A drop at the “Cover your backside” philosophy of many at sea and ashore. Sure, that is a prudent thought. However, when it is the overwhelming philosophy, we have a problem. It leads too often to inefficiency, inertia and even paralysis in maritime operations. Usually it is paralysis by discussion or by information.

The blazing realisation, a year or two ago, that nothing was going to change in my professional lifetime.
The penultimate drop, when I understood that since I was not part of the solution, I was part of the problem.



One Master Mariner quitting is a statistic. But if a hundred are quitting for similar reasons, it may become a little more noteworthy. Add Chief Engineers to this. Add other officers who are dreaming of this and who never looked at sailing as a career anyway, and you are reaching alarming statistics already.

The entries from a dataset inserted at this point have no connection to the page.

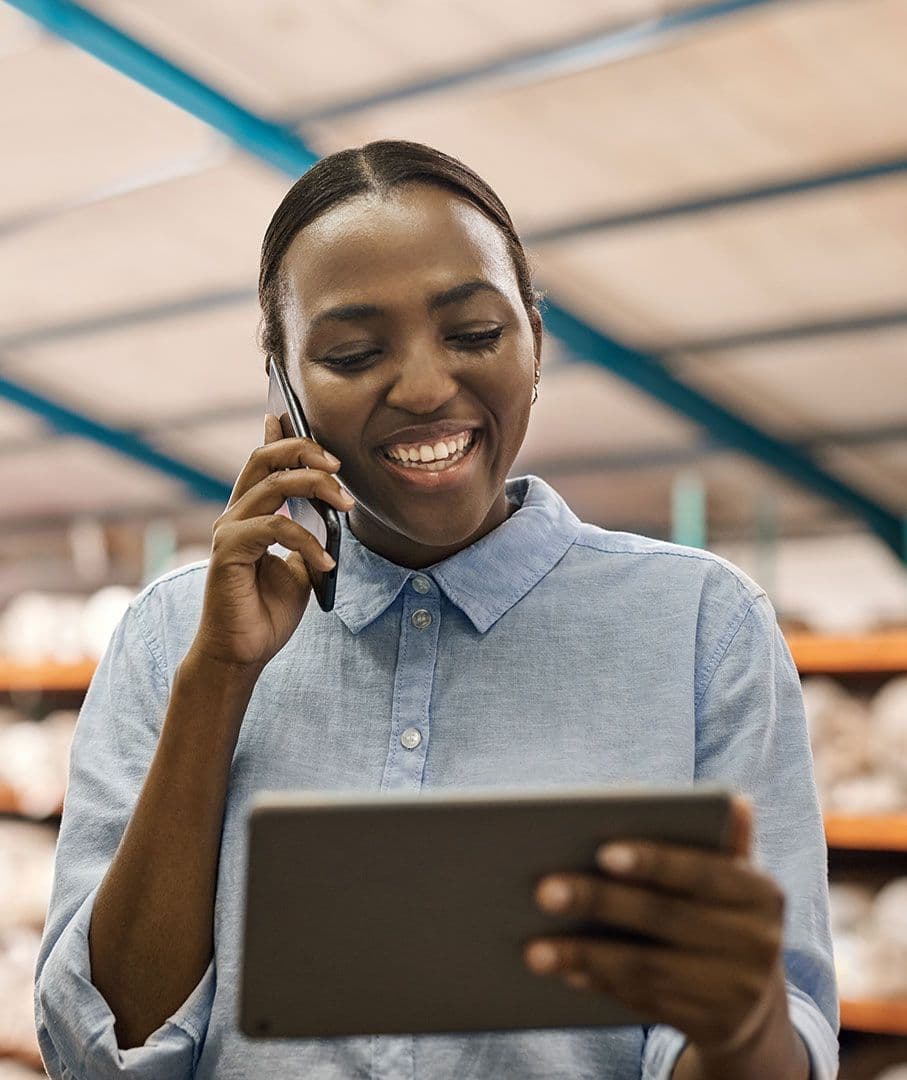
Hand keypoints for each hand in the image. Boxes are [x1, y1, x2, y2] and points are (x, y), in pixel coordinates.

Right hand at [192, 414, 353, 671]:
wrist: (242, 652)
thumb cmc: (267, 611)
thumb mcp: (300, 567)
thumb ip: (309, 536)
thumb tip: (331, 513)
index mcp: (251, 513)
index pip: (263, 461)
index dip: (279, 434)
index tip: (294, 413)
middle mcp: (235, 514)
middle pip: (264, 458)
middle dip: (303, 450)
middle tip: (338, 465)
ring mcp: (229, 531)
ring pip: (272, 485)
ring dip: (314, 488)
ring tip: (344, 506)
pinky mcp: (228, 551)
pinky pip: (274, 527)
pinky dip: (306, 541)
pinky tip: (326, 563)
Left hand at [524, 795, 787, 1057]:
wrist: (755, 1001)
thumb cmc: (724, 911)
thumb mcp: (732, 874)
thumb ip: (717, 836)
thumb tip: (728, 797)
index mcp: (761, 892)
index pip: (703, 870)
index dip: (653, 860)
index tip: (602, 851)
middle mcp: (757, 943)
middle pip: (664, 918)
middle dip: (599, 902)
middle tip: (542, 891)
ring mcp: (735, 991)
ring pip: (647, 967)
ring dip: (584, 955)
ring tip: (534, 947)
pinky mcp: (710, 1026)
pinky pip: (644, 1001)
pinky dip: (600, 983)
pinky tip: (564, 970)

You can choose to live with it, but being surprised at it is naiveté’.

From the little I know, it seems quite a few seafarers are quitting and thinking about it; and while our myopic industry is concentrating on advertising and hiring, perhaps it should spare a thought or two on retention as well.

And the final drop, the acidic one that made me pause. Can I, in all good faith, look for a job ashore, feeling the way I do? Will I make a difference, or join the multitudes of colleagues who crossed the Styx and made no difference? Can I digest being another brick in the wall?

The jury is still out on this one; so far, the defendant has not much hope.

Because it does not take much for the last drop to become the final straw, or the final nail.